On anisotropic elasticity and questions concerning its Finite Element implementation

TL;DR

This paper analyzes the compatibility of nonlinear anisotropic hyperelastic material models with classical linear elasticity and reveals limitations in finite element implementations, especially regarding volumetric-deviatoric energy separation.

Contribution

It provides conditions for strain-energy functions to align with linear theories and highlights inaccuracies in current FE codes related to anisotropic material behavior.

Findings

Volumetric-deviatoric separation does not fully capture anisotropic behavior in linear regime.

FE codes incorrectly predict sphere deformation under hydrostatic pressure.

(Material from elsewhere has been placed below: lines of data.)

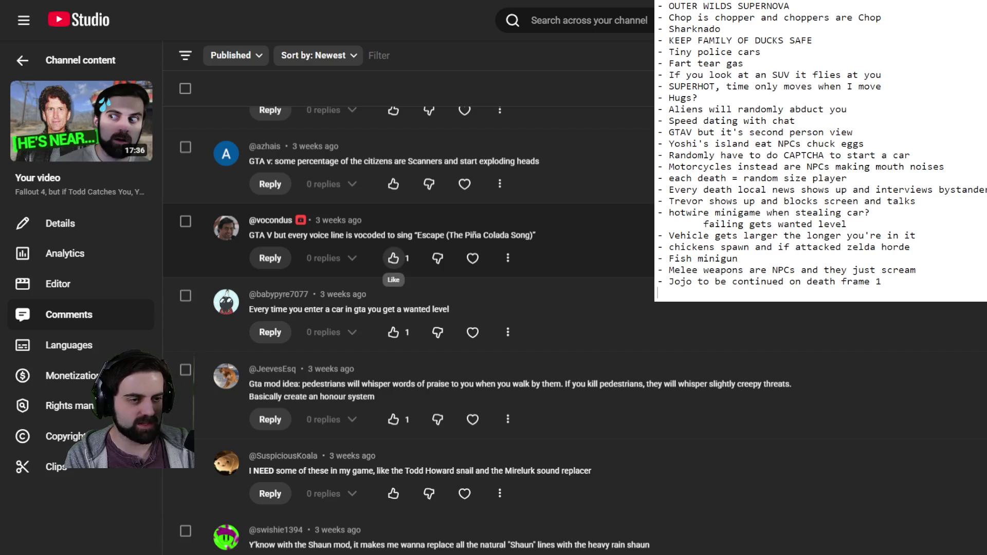
{"action": "scroll", "coordinate": [438, 361], "scroll_direction": "down", "scroll_amount": 1}
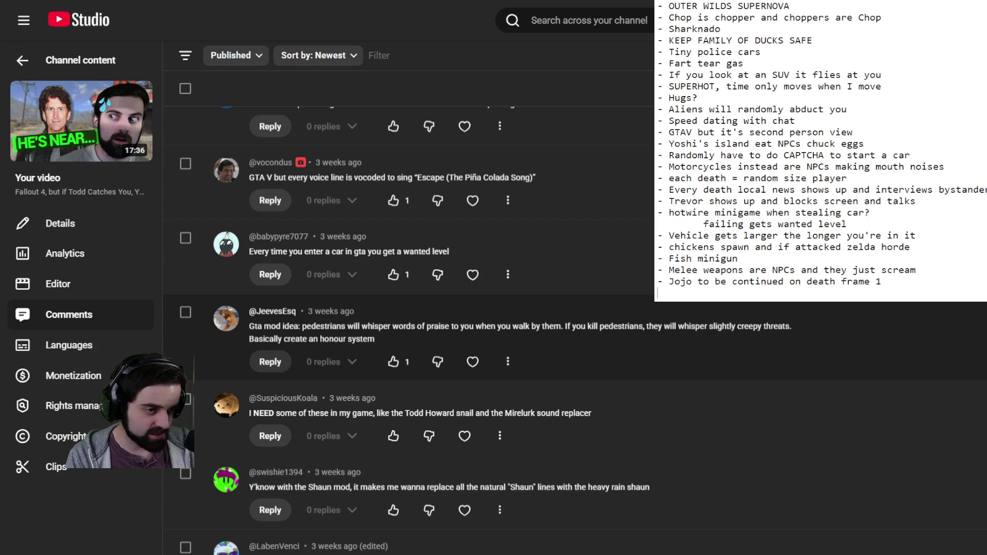
{"action": "scroll", "coordinate": [462, 329], "scroll_direction": "down", "scroll_amount": 5}
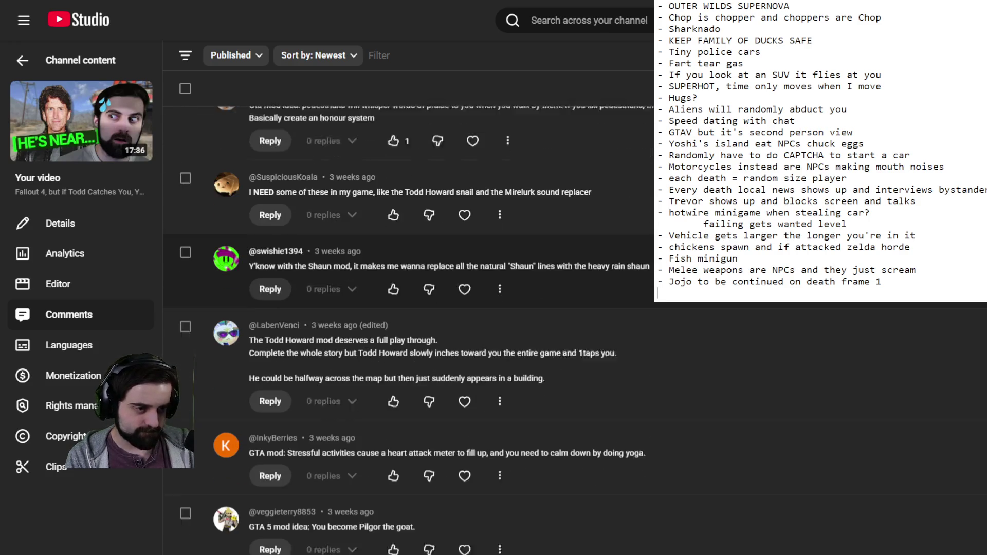
{"action": "scroll", "coordinate": [463, 329], "scroll_direction": "down", "scroll_amount": 3}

Current models assume fibers can't support compression, leading to unphysical results.

Abstract

We give conditions on the strain-energy function of nonlinear anisotropic hyperelastic materials that ensure compatibility with the classical linear theories of anisotropic elasticity. We uncover the limitations associated with the volumetric deviatoric separation of the strain energy used, for example, in many Finite Element (FE) codes in that it does not fully represent the behavior of anisotropic materials in the linear regime. This limitation has important consequences. We show that, in the small deformation regime, a FE code based on the volumetric-deviatoric separation assumption predicts that a sphere made of a compressible anisotropic material deforms into another sphere under hydrostatic pressure loading, instead of the expected ellipsoid. For finite deformations, the commonly adopted assumption that fibres cannot support compression is incorrectly implemented in current FE codes and leads to the unphysical result that under hydrostatic tension a sphere of compressible anisotropic material deforms into a larger sphere.